__設問__.
A) 戸井の漁業協同組合についての本文を読んで、次の問いに答えてください。
(i) 戸井無限責任漁業協同組合が設立されたのは何年何月何日ですか。
(ii) 組合員数が全道第一位だったのはどこで、その数は何名でしたか。
(iii) 当時、有限責任方式をとったのは全道でどこだけといわれていますか。
B) 戸井の漁業協同組合についての本文のうち、「戸井に於いては、北海道条例に」から「合員数一、〇〇六名であった)」までを、「北海道条例」を「北海道の条例」に置き換えて書き直してもらえますか。
C) 戸井の漁業協同組合についての本文を、最後の文の次から引き継いで続けて書いてもらえますか。

昭和八年三月に漁業法が改正され、旧来の漁業権管理を主体とする漁業組合から漁民の福利厚生を目的とした共同利用施設が整備され、経営の共同化という建前で漁業協同組合が組織されることになった。
戸井に於いては、北海道条例にもとづいて昭和八年八月二〇日に戸井無限責任漁業協同組合が設立された。
組合員は漁業に従事する者の強制加入方式で、戸井村字小安、釜谷、汐首、瀬田来、弁才澗、横泊、館鼻、浜町、鎌歌、原木の一〇地区で九八〇名を数え、その数は当時としては全道第二位の実績を誇った(全道第一位は増毛の組合員数一、〇〇六名であった)
役員氏名
組合長理事 金沢 藤吉
理 事 砂子 賢蔵(小安地区) 斉藤 栄作(釜谷地区)
原 友三郎(汐首地区) 石田 源次郎(瀬田来地区)
金沢 藤吉(横泊地区) 丹羽 和八(館鼻地区)
理 事 永川 重作(厚木・鎌歌地区)
監 事 池田 六助(弁才澗地区) 水戸 敬蔵(浜町地区)
永井 繁太(小安地区)
右の役員が選出された昭和八年二〇日の設立総会の模様は誠にものものしいものであった。以下金沢藤吉老の言を借りてまとめてみよう。
無限責任漁業協同組合の設立は北海道庁水産課の行政指導により行なわれたものであり、全道的に無限責任の形態態でおしすすめられた(当時有限責任方式をとったのは全道で上磯だけといわれる)

__データ__.

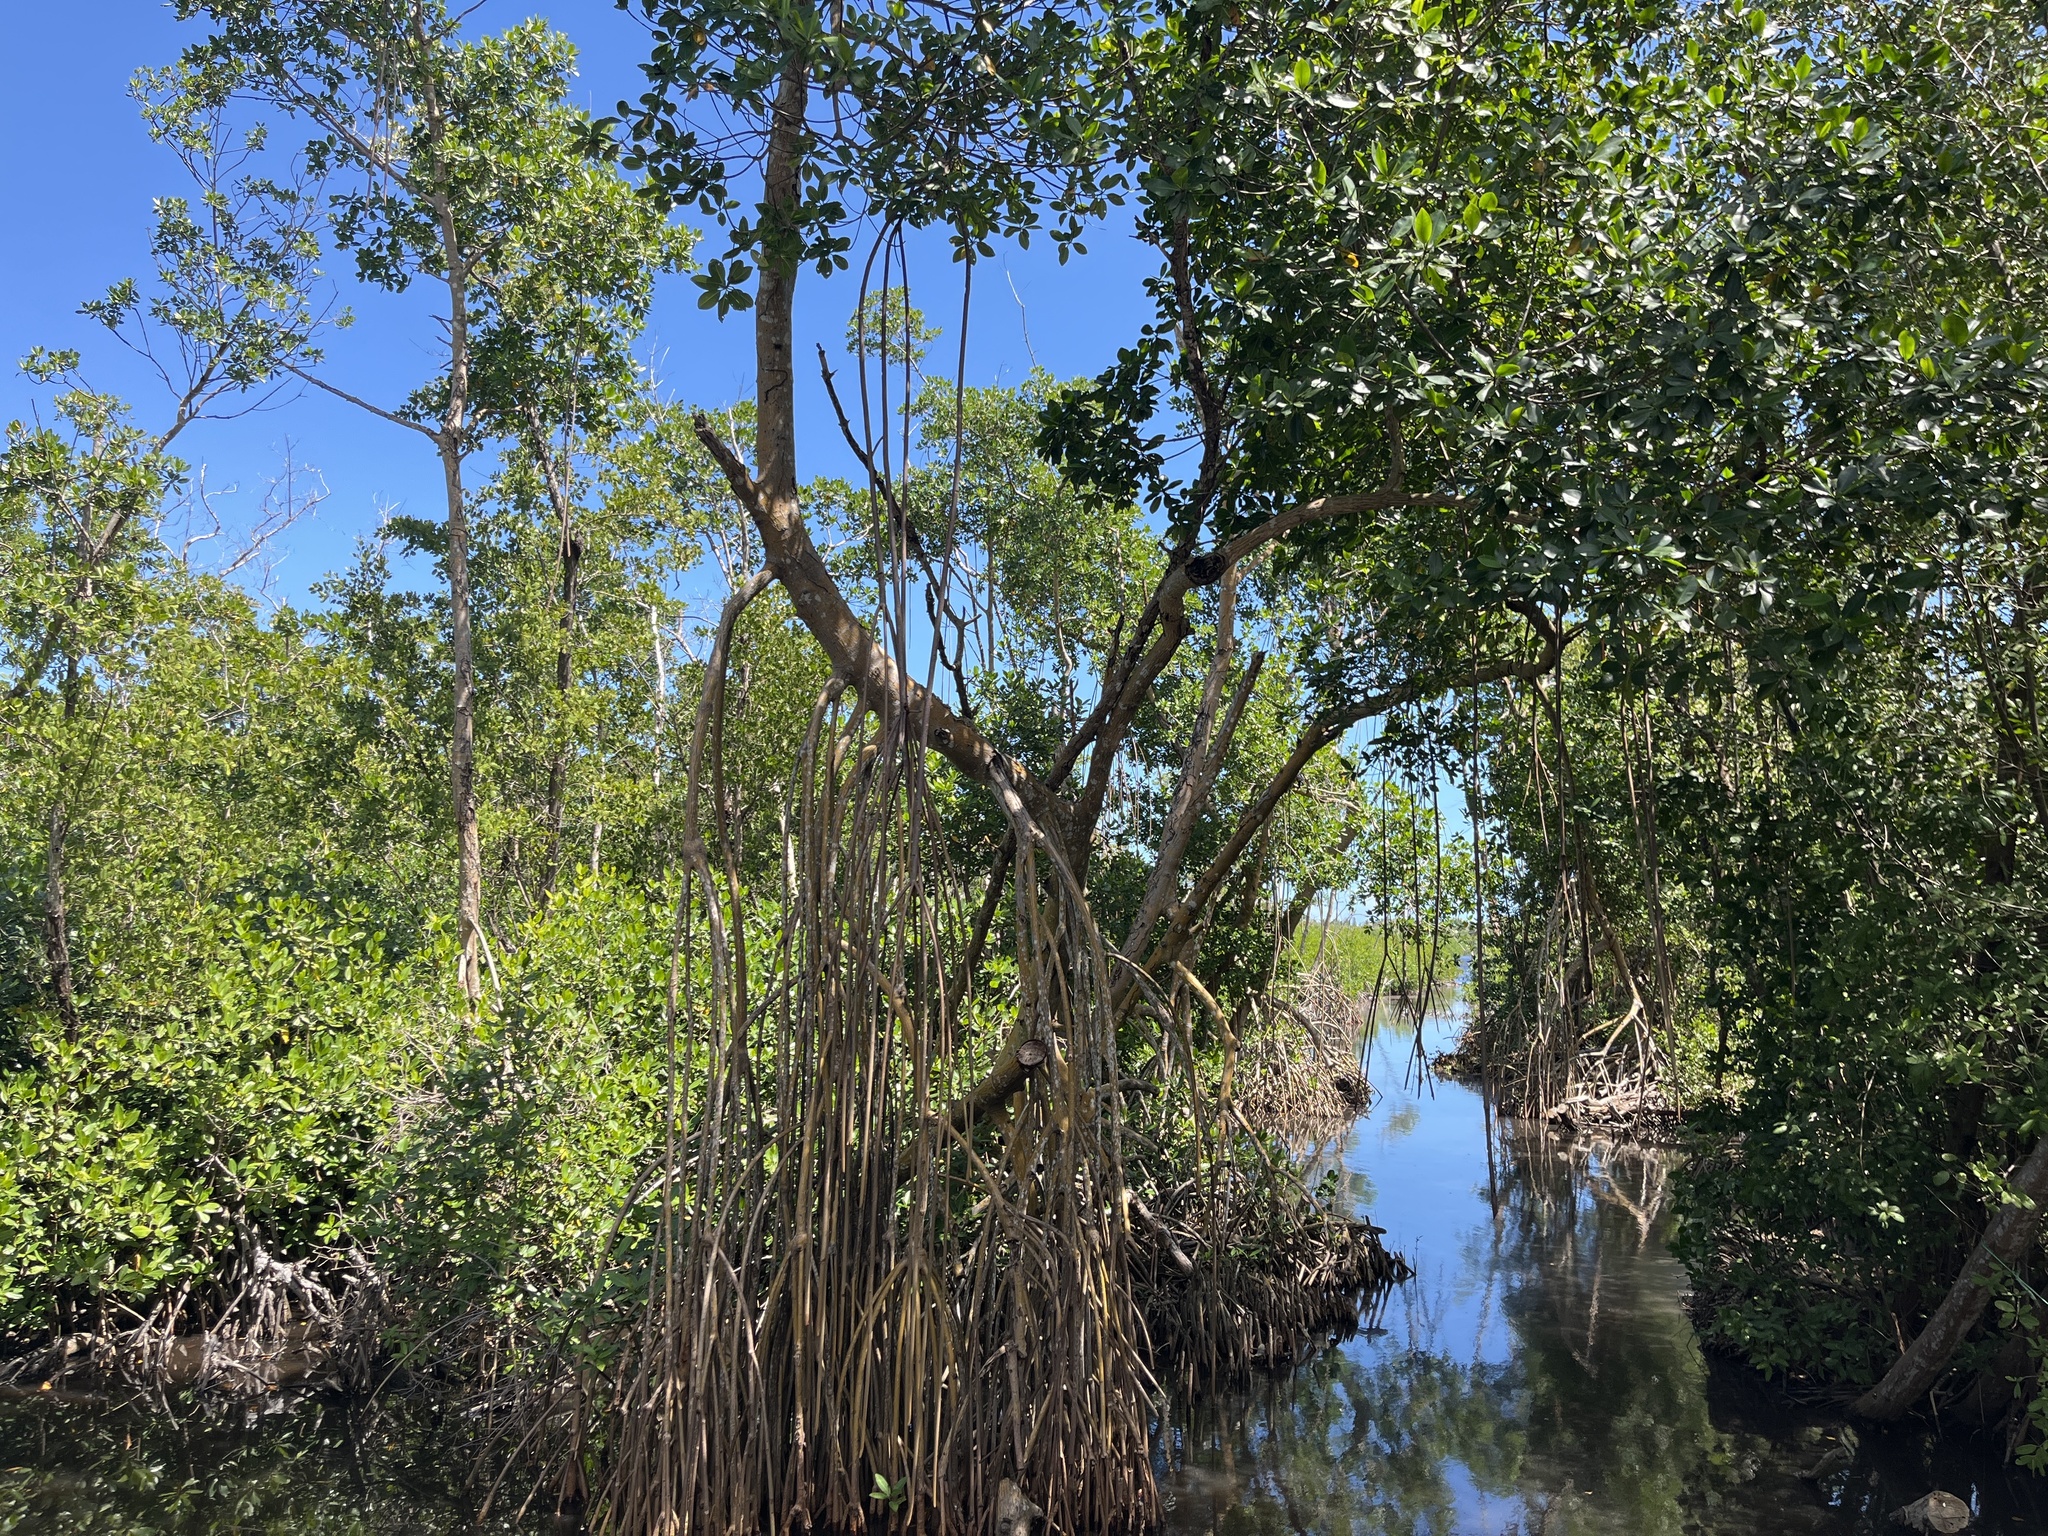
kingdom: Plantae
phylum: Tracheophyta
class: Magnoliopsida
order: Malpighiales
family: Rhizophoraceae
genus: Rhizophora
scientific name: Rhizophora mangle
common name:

---

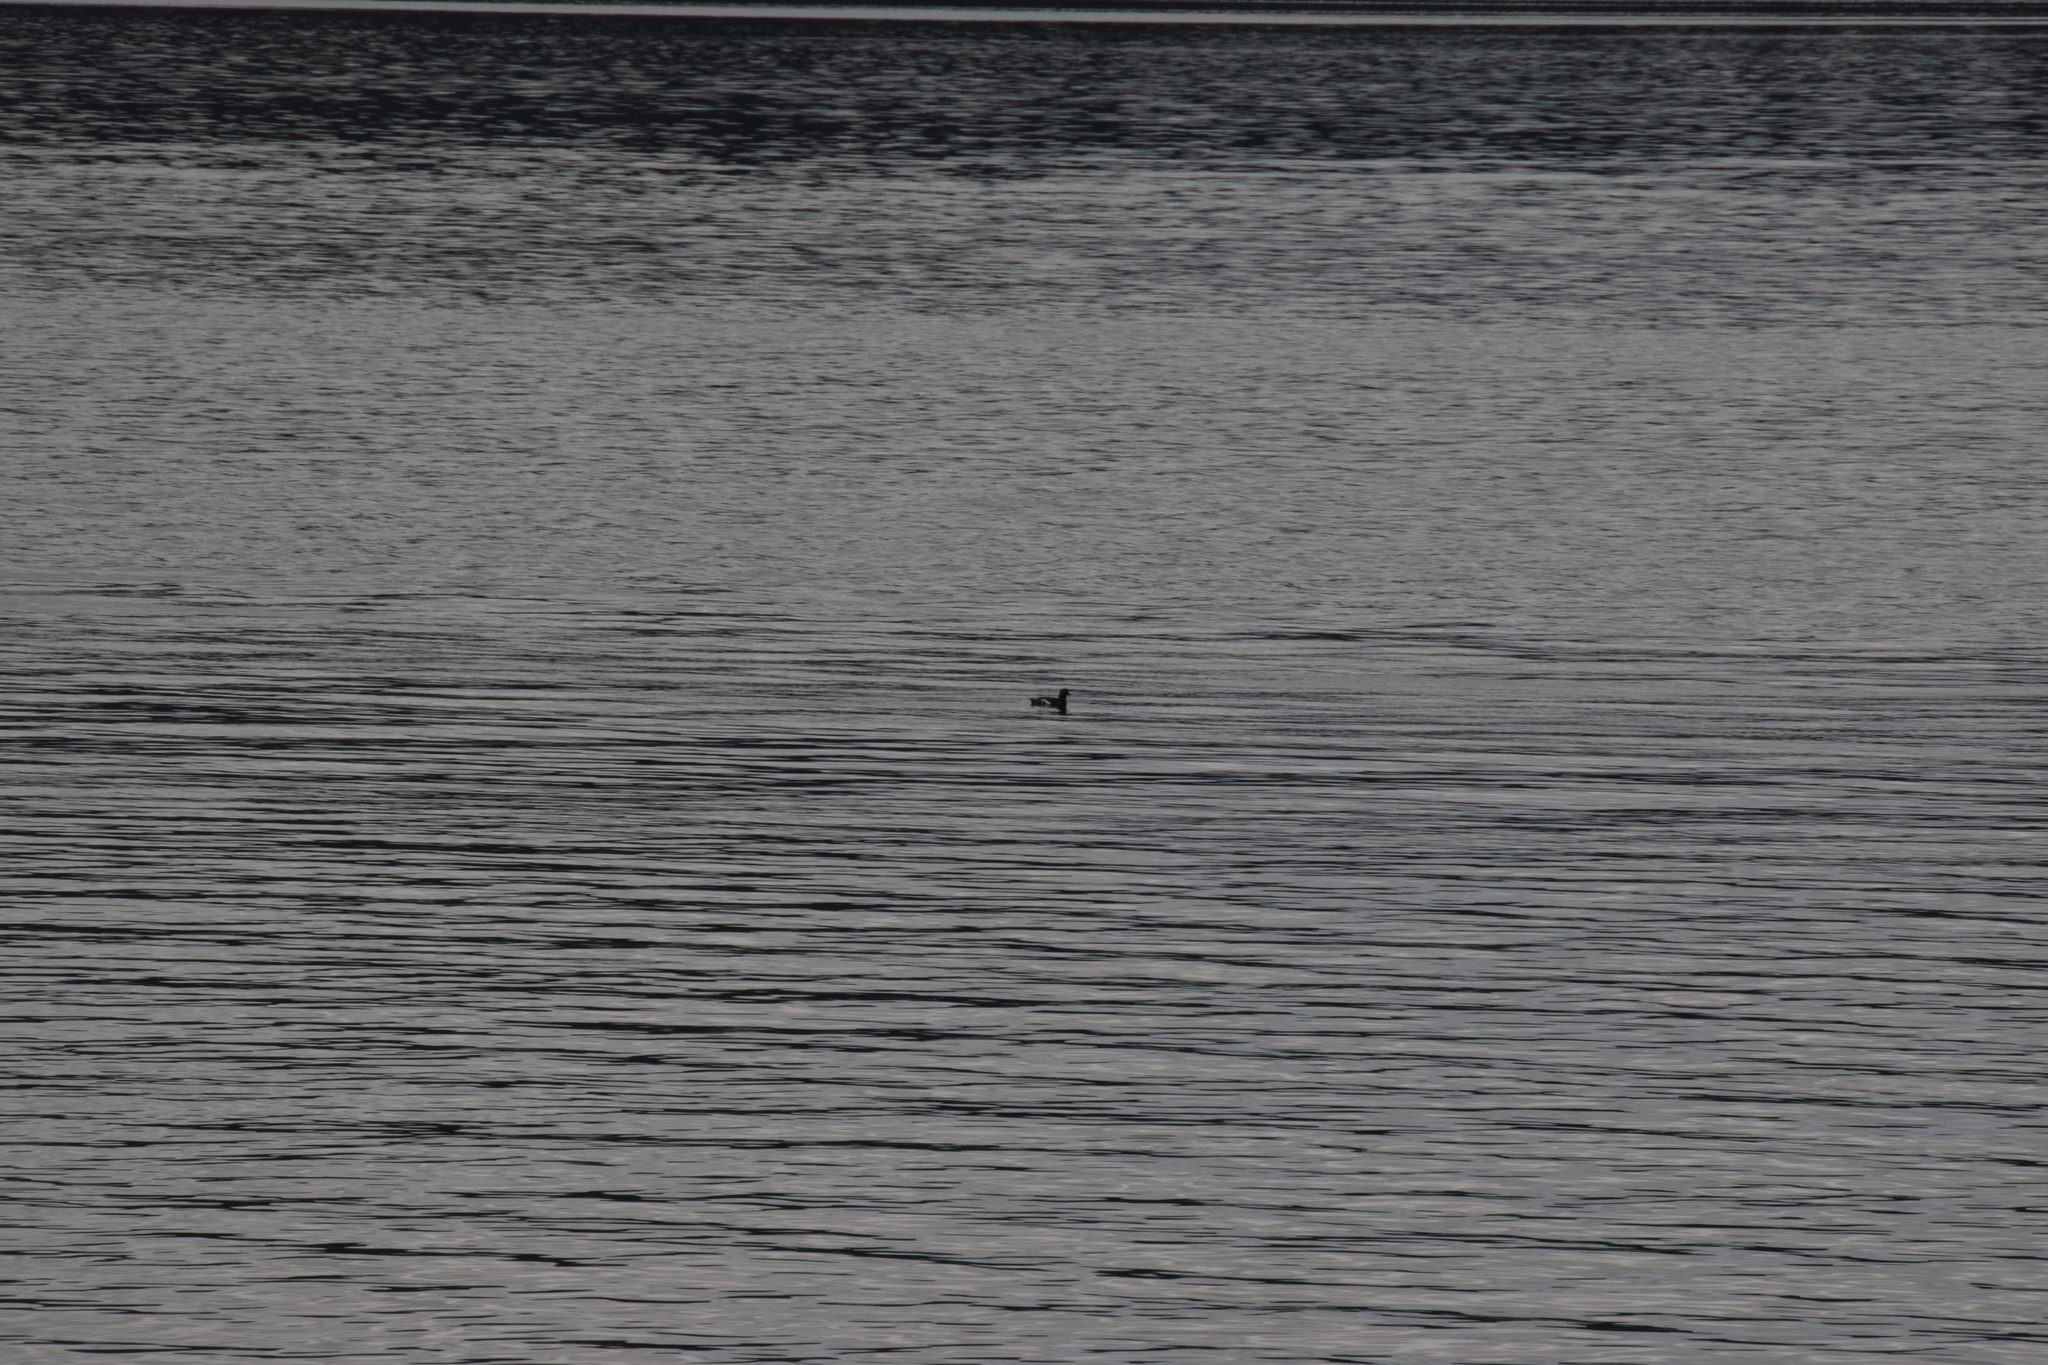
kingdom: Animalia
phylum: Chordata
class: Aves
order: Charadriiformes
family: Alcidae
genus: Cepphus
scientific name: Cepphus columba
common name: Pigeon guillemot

__解答__.
A)
(i) 昭和八年八月二〇日
(ii) 増毛で、一、〇〇六名
(iii) 上磯

B)
戸井に於いては、北海道の条例にもとづいて昭和八年八月二〇日に戸井無限責任漁業協同組合が設立された。
組合員は漁業に従事する者の強制加入方式で、戸井村字小安、釜谷、汐首、瀬田来、弁才澗、横泊、館鼻、浜町、鎌歌、原木の一〇地区で九八〇名を数え、その数は当時としては全道第二位の実績を誇った(全道第一位は増毛の組合員数一、〇〇六名であった)

C)
戸井村無限責任漁業協同組合の設立総会は、戸井村字弁才澗にある日新小学校体育館を会場として開催された。
総会の空気は、昆布採取の入会い問題と組合債務分担の恐れなどの種々な思惑がかからみ合い最初から険悪なものであった。会場の警備には戸井全村の青年団が当り、警察も非常態勢をとり待機する有様であった。
開会はヤジ(○○)に始まり、単独部落組合を設立すべく主張する地区(昆布論争)や無限責任の債務負担を恐れて会場に入らずに態度未決定を続ける地区などで総会は難行したが、「債務分担責任の規定」が出来て和解が成立し、遂に戸井全村一本の無限責任漁業協同組合が誕生したのである。
太平洋戦争がはじまって水産業界も続制時代に入り、昭和一七年(一九四二)水産統制会にもとづき「漁業統制会社」が設立され、昭和一八年に水産業団体法が制定されて中央水産会と道水産会の下部組織として、各地方には一町村一漁業会が組織されて国家統制機構の中に組み入れられ、戸井漁業会(・・・・・)と呼称されるようになった。
事務所は戸井漁業組合より引続き戸井村役場庁舎の一隅にあったが、昭和一六年に根崎にあった亀田郡水産会の建物を購入し、解体して戸井町字館町二一番地に移転し事務所にあてた。以来現在の東戸井漁業協同組合の事務所としても利用されているが、最近その老朽が目立ち新築の計画が進められている。
各池田六助老の語るところによれば、昭和八年頃が全国的に鰮漁の最盛期で、戸井に於いても昭和九年から昭和一一年にかけて最高の水揚げが記録されている。本州方面よりの出稼ぎ漁夫によって村は殷賑(いんしん)を極め、戸井に於いて製造された鰮粕は本州四日市方面へ肥料として販売されたものである。
〓宇美藤蔵現東戸井漁業協同組合長によれば、イワシ漁業は定置網、地曳網、旋網の漁法によるものであるが、定置網漁法は戸井から鰊漁場(函館、江差、岩内、小樽、留萌、天塩方面)に出稼ぎする漁夫によってもたらされたものであり、定置網漁業が盛んな頃は「亀田郡定置網漁業協同組合」があった。
昭和二五年以降は鰮漁も次第に衰微し、定置網漁業組合も自然消滅していったのである。